Task instructions:
Copy the lines that follow with every "bar" replaced by "column" and nothing else changed. Leave the pictures out of your copy.

===== Information =====

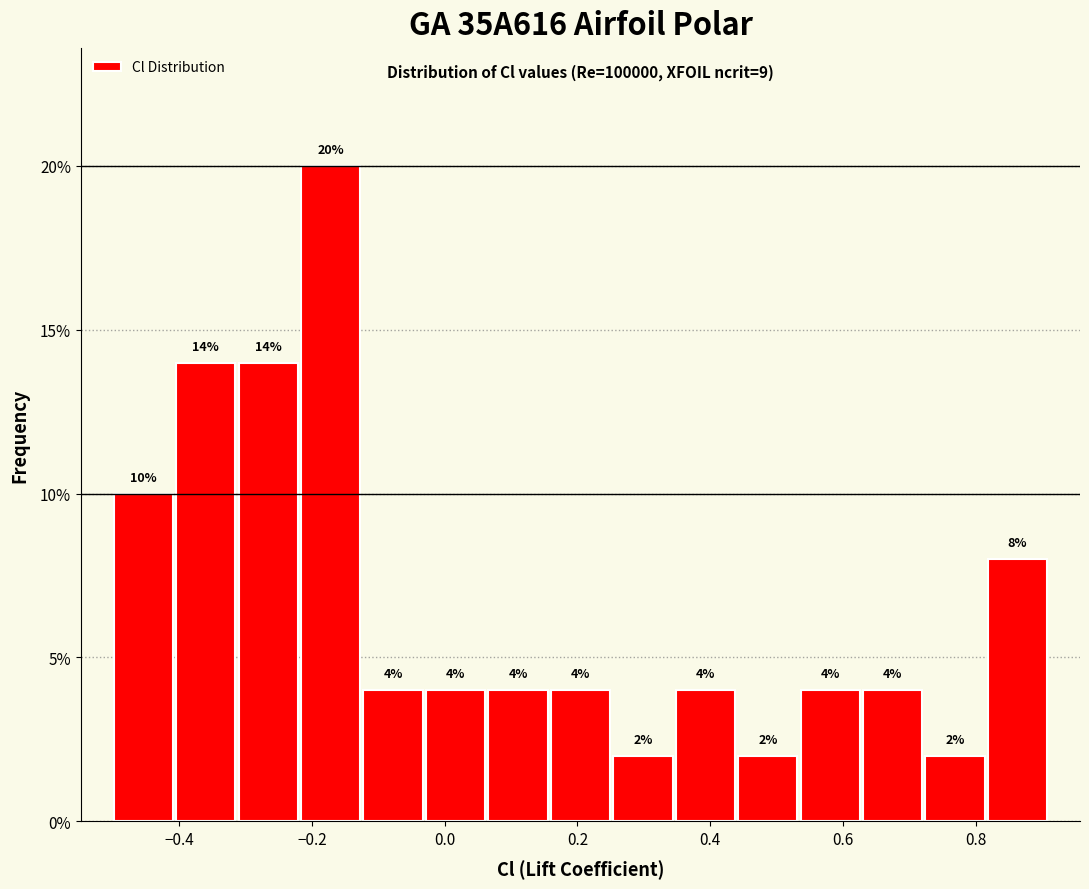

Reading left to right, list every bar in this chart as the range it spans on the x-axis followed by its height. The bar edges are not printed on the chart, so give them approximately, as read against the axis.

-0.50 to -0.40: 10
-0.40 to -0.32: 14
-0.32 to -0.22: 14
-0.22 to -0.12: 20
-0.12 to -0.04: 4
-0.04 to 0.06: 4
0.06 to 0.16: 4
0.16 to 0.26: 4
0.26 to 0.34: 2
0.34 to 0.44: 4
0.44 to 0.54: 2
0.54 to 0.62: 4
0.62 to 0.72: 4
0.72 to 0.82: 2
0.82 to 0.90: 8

=====

Solution:
Reading left to right, list every column in this chart as the range it spans on the x-axis followed by its height. The column edges are not printed on the chart, so give them approximately, as read against the axis.

-0.50 to -0.40: 10
-0.40 to -0.32: 14
-0.32 to -0.22: 14
-0.22 to -0.12: 20
-0.12 to -0.04: 4
-0.04 to 0.06: 4
0.06 to 0.16: 4
0.16 to 0.26: 4
0.26 to 0.34: 2
0.34 to 0.44: 4
0.44 to 0.54: 2
0.54 to 0.62: 4
0.62 to 0.72: 4
0.72 to 0.82: 2
0.82 to 0.90: 8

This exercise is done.